A neural network is, at its core, a large pile of floating-point numbers — the weights. They live on the connections between nodes. When input flows in, every weight multiplies and scales the signal passing through it. The shape of those numbers is what the model has learned.
Think of each weight as a dial. Turn it up and that signal path becomes loud. Turn it toward zero and the path goes quiet. A negative weight flips the signal.
Forward pass: a signal (colored bead) travels from each input, multiplied at every connection, accumulating at each node before reaching the output.
Below is a tiny 3-input, 1-output network. Drag any input weight and watch the prediction shift in real time. This is exactly what gradient descent does — but automatically, across millions of weights at once.
Insight: flip w₁ to a large negative value while w₃ is strongly positive — the model becomes uncertain. This is the same tension a trained model resolves by finding weights that minimise error across thousands of examples.
A harness is the scaffolding that controls the training process — the data pipelines, loss functions, optimisers, and evaluation loops that steer a network toward useful weight values.
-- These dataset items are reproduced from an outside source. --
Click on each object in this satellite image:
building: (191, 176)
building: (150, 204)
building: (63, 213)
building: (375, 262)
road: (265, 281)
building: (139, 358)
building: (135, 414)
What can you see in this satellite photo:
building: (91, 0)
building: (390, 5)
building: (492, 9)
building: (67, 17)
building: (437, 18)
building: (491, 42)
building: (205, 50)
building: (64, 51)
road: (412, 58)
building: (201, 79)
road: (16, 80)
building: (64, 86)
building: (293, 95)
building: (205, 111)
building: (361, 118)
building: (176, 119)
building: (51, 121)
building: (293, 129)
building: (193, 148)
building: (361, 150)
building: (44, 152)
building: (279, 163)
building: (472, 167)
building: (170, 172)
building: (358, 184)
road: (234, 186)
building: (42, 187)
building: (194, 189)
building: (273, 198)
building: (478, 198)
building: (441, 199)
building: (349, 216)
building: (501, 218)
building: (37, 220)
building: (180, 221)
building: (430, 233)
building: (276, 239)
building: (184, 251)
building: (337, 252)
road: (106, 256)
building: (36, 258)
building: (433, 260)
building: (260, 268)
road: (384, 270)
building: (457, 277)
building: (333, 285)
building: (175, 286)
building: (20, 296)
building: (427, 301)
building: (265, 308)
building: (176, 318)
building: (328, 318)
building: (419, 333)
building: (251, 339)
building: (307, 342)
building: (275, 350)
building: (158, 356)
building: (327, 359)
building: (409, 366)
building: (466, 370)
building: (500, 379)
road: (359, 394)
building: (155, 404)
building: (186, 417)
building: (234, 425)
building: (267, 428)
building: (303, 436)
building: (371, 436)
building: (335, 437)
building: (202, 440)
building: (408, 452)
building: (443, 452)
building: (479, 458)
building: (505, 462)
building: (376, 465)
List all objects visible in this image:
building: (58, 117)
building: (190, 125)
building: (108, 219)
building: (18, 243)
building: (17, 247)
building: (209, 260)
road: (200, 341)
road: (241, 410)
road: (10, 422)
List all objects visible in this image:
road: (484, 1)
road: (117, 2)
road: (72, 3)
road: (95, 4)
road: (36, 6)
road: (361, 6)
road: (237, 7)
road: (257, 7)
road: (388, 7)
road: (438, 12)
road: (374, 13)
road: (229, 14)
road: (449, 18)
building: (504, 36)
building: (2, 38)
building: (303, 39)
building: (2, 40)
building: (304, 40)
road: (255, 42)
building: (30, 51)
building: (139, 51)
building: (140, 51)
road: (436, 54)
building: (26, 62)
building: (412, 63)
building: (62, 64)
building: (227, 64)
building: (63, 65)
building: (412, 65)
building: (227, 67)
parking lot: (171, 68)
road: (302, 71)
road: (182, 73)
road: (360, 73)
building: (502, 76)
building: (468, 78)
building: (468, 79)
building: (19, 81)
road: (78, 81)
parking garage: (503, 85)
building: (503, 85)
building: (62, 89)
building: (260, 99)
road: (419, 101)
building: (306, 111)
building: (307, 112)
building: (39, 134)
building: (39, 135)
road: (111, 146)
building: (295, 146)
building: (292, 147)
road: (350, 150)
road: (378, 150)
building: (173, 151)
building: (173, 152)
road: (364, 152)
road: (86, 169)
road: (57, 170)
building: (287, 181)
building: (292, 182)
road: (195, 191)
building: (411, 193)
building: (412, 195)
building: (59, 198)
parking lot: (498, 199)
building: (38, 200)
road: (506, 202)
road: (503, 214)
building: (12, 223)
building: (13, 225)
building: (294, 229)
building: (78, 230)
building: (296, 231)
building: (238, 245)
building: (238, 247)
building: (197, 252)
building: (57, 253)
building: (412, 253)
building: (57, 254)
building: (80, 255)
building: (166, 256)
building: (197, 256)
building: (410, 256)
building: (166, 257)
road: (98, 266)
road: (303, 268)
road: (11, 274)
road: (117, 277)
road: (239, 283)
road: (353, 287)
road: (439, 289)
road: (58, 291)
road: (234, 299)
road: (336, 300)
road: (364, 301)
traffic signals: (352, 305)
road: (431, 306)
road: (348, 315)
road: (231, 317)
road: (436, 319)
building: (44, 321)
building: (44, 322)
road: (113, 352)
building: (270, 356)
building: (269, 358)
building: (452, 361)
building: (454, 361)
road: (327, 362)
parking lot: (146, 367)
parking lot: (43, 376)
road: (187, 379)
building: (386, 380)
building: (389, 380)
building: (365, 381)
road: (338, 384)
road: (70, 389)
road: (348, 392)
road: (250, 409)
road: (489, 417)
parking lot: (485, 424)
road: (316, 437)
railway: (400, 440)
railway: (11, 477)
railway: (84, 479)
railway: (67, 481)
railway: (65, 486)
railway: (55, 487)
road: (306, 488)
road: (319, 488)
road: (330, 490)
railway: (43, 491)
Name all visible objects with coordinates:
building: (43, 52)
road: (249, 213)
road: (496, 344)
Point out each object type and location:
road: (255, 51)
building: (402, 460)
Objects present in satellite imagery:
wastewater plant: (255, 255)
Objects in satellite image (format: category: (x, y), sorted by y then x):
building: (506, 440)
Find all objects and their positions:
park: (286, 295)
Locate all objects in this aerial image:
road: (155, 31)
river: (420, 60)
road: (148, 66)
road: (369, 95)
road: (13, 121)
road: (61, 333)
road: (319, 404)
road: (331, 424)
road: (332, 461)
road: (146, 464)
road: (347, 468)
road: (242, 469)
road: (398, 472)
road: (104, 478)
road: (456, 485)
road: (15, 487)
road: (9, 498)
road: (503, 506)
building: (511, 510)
Without a harness, you have random weights and noise. With a well-designed harness, those same weights converge to something that can recognise cats, translate sentences, or write code.
A production training harness is more than a loop. It includes the tools that keep training stable, reproducible, and measurable.
The key insight: the harness is transient — it exists only during training. What it produces, the weights, is permanent. When you download a model or call an API, you're using nothing but the final weight values that the harness shaped.